Notes and Definitions:

• Clinical Decision Rule = These are algorithms or scoring systems that lead to a prognostic estimation or a diagnostic category.
  
• Homogeneity = means a systematic review that is free of worrisome variations (heterogeneity) in the directions and degrees of results between individual studies. Not all systematic reviews with statistically significant heterogeneity need be worrisome, and not all worrisome heterogeneity need be statistically significant. As noted above, studies displaying worrisome heterogeneity should be tagged with a "-" at the end of their designated level. 
  
• Poor Quality Cohort Study = means one that failed to clearly define comparison groups and/or failed to measure exposures and outcomes in the same (preferably blinded), objective way in both exposed and non-exposed individuals and/or failed to identify or appropriately control known confounders and/or failed to carry out a sufficiently long and complete follow-up of patients.

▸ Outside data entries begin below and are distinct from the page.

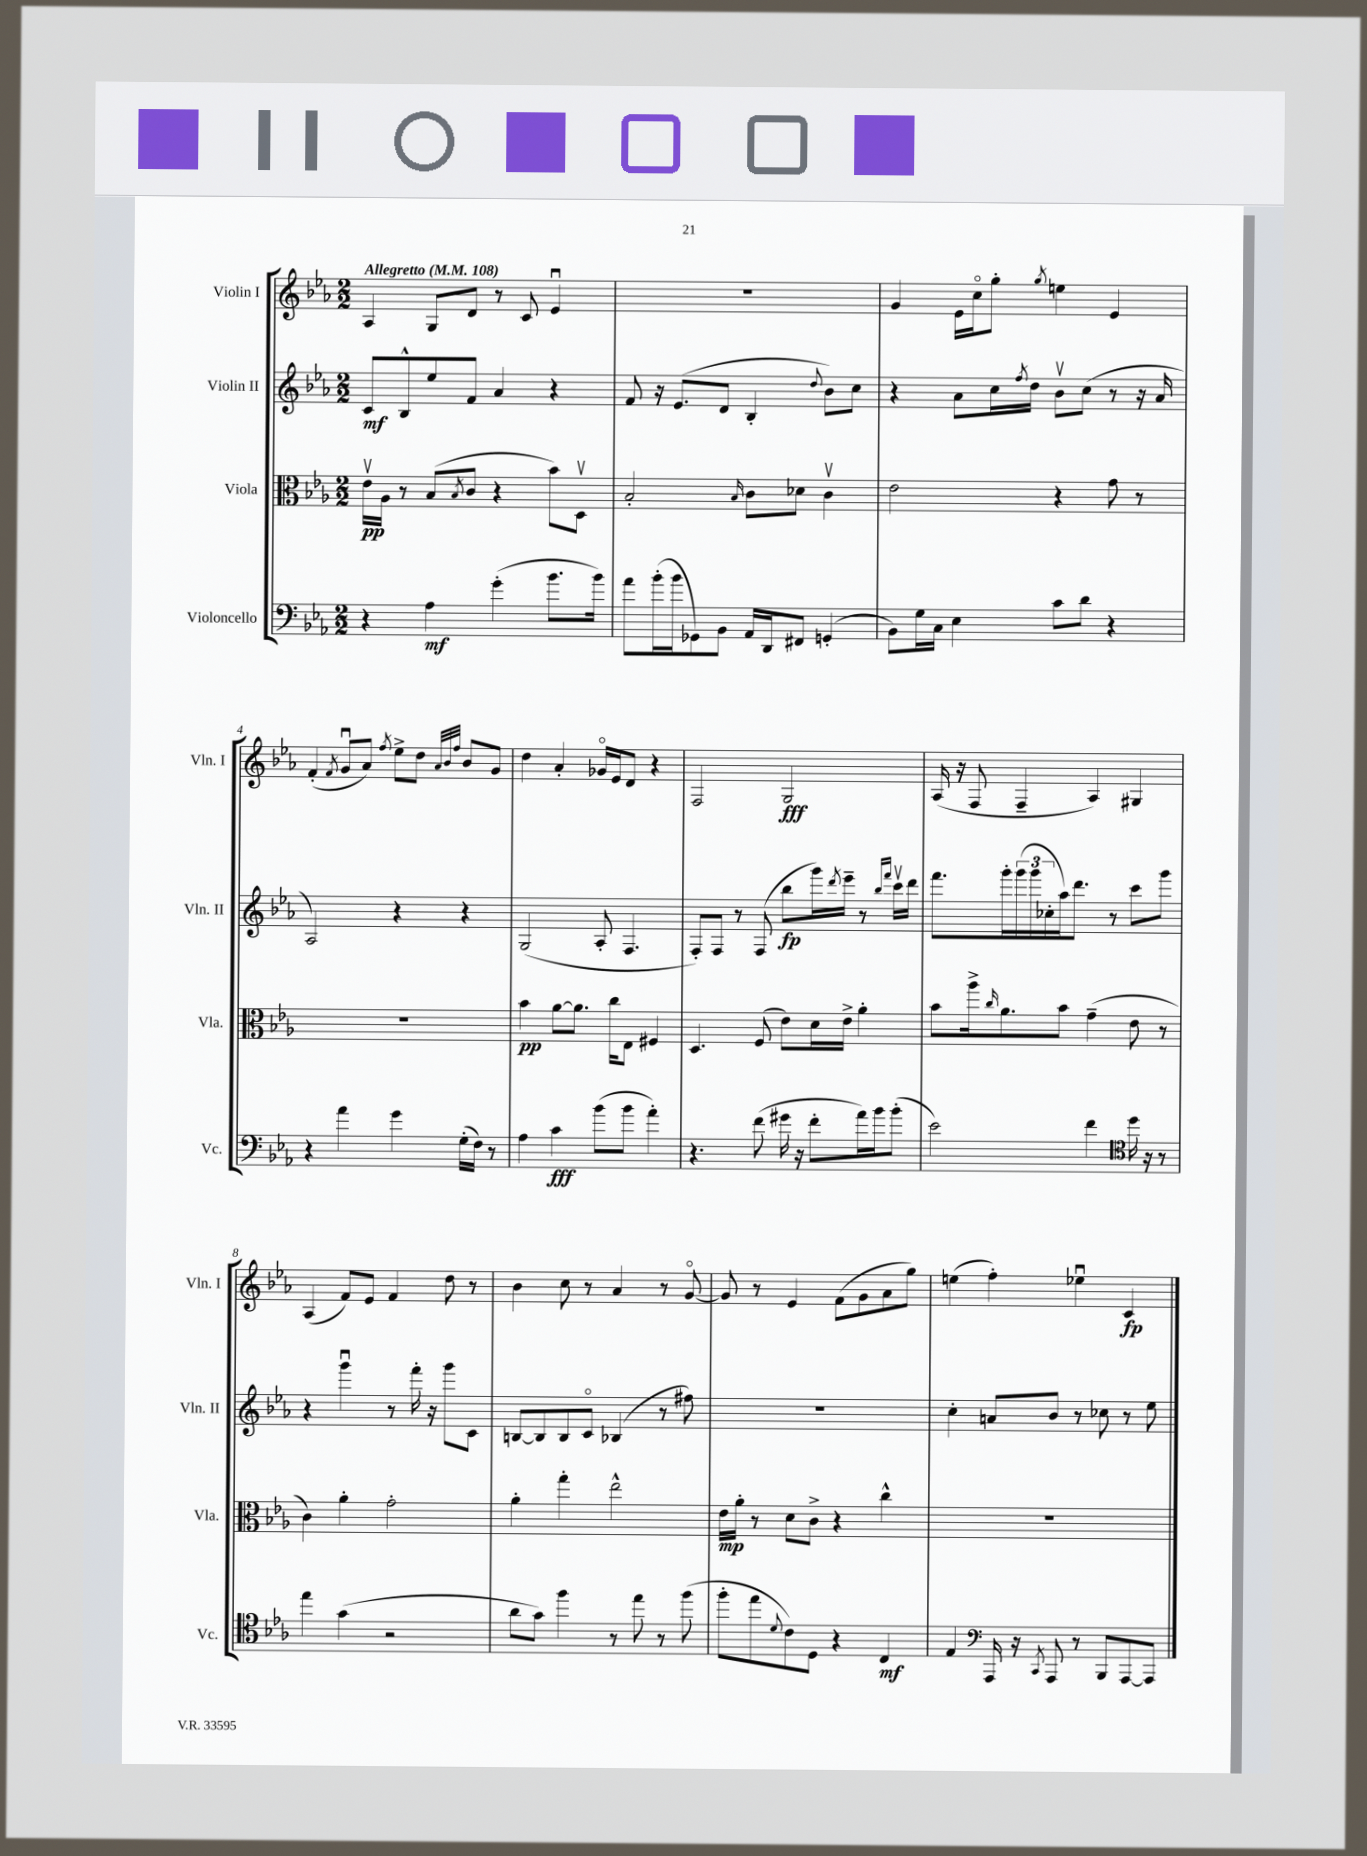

**kern	**kern	**kern	**kern
*staff4	*staff3	*staff2	*staff1
*clefF4	*clefC3	*clefG2	*clefG2
*k[b-e-a-]	*k[b-e-a-]	*k[b-e-a-]	*k[b-e-a-]
*M2/2	*M2/2	*M2/2	*M2/2
*MM108	*MM108	*MM108	*MM108
4r	16e-v	8c	4A-
.	16A-	.	.
.	8r	8B-^^	.
4A-	(8B-	8ee-	8G
.	8qB-	.	.
.	8c	8f	8d
(4g'	4r	4a-	8r
.	.	.	8c
8.b-	8b-)	4r	4e-u
.	8Dv	.	.
16b-)	.	.	.
=	=	=	=
8a-	2B-'	8f	1r
(16b-'	.	16r	.
16b-	.	(8.e-	.
8GG-)	.	.	.
8BB-	.	8d	.
.	16qqB-	.	.
16AA-	8c	4B-'	.
16DD	.	.	.
8FF#	8d-	.	.
.	.	8qqdd	.
(4GG'	4cv	8b-)	.
.	.	8cc	.
=	=	=	=
8BB-)	2e-	4r	4g
16G	.	.	.
16C	.	.	.
4E-	.	8a-	16e-
.	.	.	16cco
.	.	16cc	8gg'
.	.	8qff	.
.	.	16dd	.
.	.	.	8qgg
8c	4r	8b-v	4ee
8d	.	(8cc	.
4r	8g	8r	4e-
.	8r	16r	.
.	.	16a-	.
=	=	=	=
4r	1r	2A-)	(4f'
.	.	.	8qf
4a-	.	.	8gu
.	.	.	8a-)
.	.	.	8qff
4g	.	4r	8ee-^
.	.	.	8dd
.	.	.	32qqa-
.	.	.	32qqb-
.	.	.	32qqff
(16G'	.	4r	8b-
16F)	.	.	.
8r	.	.	8g
=	=	=	=
4A-	4b-	(2G	4dd
4c	[8a-	.	4a-'
.	8.a-]	.	.
(8b-	.	8A-'	16g-o
.	16cc	.	16e-
8b-	8E-	4.F	8d
4a-')	4F#	.	4r
=	=	=	=
4.r	4.D	8F')	2F
.	.	8F	.
.	.	8r	.
(8f	(8F	(8F	.
16g#	8e-)	8bb-	2G
16r	.	.	.
8f'	16d	16ggg)	.
.	.	8qddd	.
.	16e-^	16eee-~	.
16a-)	4a-'	8r	.
16b-	.	.	.
.	.	16qqbb-	.
.	.	16qqfff	.
(8b-'	.	16cccv	.
.	.	16ddd	.
=	=	=	=
2e-)	8b-	8.fff	(16A-
.	.	.	16r
.	16aa-^	.	8F
.	16qqcc	.	.
.	8.a-	16ggg'	.
.	.	(24ggg	4F~
.	.	24ggg	.
.	.	24cc-'	.
.	8b-	16aa-)	.
.	.	8.ddd	.
4f	(4g~	.	4A-)
.	.	8r	.
*clefC4	*	*	*
16dd	8e-	8ccc	4G#
16r	.	.	.
8r	8r	8ggg	.
=	=	=	=
4ee-	4c)	4r	(4A-
(4g	4a-'	4gggu	8f)
.	.	.	8e-
2r	2g'	8r	4f
.	.	16fff'	.
.	.	16r	.
.	.	8ggg	8dd
.	.	8c	8r
=	=	=	=
8a-	4a-'	[8B	4b-
8g)	.	8B]	.
4ff	4gg'	8B	8cc
.	.	8co	8r
8r	2ee-^^	(4B-	4a-
8ee-	.	.	.
8r	.	8r	8r
(8ff	.	8ff#)	[8go
=	=	=	=
8ff'	16e-	1r	8g]
.	16a-'	.	.
8ee-	8r	.	8r
8qqd	.	.	.
8c)	8d	.	4e-
8D	8c^	.	.
4r	4r	.	(8f
.	.	.	8g
4C	4cc^^	.	8a-
.	.	.	8gg)
=	=	=	=
4E-	1r	4cc'	(4ee
*clefF4	*	*	*
16AAA-	.	8a	4ff')
16r	.	.	.
8qCC	.	.	.
8AAA-	.	8b-	.
8r	.	8r	4ee-u
8BBB-	.	8cc-	.
[8AAA-	.	8r	4c
8AAA-]	.	8ee-	.
==	==	==	==
*-	*-	*-	*-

By poor quality case-control study we mean one that failed to clearly define comparison groups and/or failed to measure exposures and outcomes in the same (preferably blinded), objective way in both cases and controls and/or failed to identify or appropriately control known confounders.

The grade of recommendation is based on the criteria set forth by the Oxford Centre for Evidence-Based Medicine (CEBM).  The level of studies mentioned reflect the level of evidence (LOE) from above. 

• A = Consistent level 1 studies
• B = Consistent level 2 or 3 studies or extrapolations from level 1 studies
• C = Level 4 studies or extrapolations from level 2 or 3 studies
• D = Level 5 evidence or troubling inconsistent or inconclusive studies at any level
  

Where applicable or used, we may offer a grade on the quality of evidence as put forth by the Grading of Recommendations Assessment, Development and Evaluation (GRADE) approach.  For more information click here

• High Quality (++++) = Further research is very unlikely to change our confidence in the estimate of effect.
• Moderate Quality (+++-) = Further research is likely to have an important impact on our confidence in the estimate of effect and may change the estimate.
• Low Quality (++--) = Further research is very likely to have an important impact on our confidence in the estimate of effect and is likely to change the estimate.
• Very Low Quality (+---) = Any estimate of effect is very uncertain. 

General notes about the use of the GRADE criteria:

• Randomized controlled trials (RCTs) start as "high-quality" evidence and observational studies start as "low-quality" evidence.
• The quality of a recommendation may be adjusted down if there are limitations to study design or implementation, imprecise estimates (e.g., wide confidence-intervals), variability in results, evidence is indirect, or presence of publication bias.
• The quality of a recommendations may be adjusted up if there is a large magnitude of effect, a dose response gradient seen, and if all plausible boas would reduce an apparent treatment effect.
• There are several limitations to the use of the GRADE criteria.  1).  It was developed to address questions about alternative management strategies, interventions, or policies and not for risk or prognosis.  2).  Its application to "ill-defined" recommendations may prove to be problematic for a guideline committee.  3).  The process of implementation is time consuming and requires a number of followed steps.  4) Most of the application has been in the evaluation of preventive and therapeutic interventions and in addressing clinical questions rather than public health and health systems related questions. 5). It cannot eliminate disagreements made when evaluating the literature or evidence as it relates to the relevance or importance of outcomes.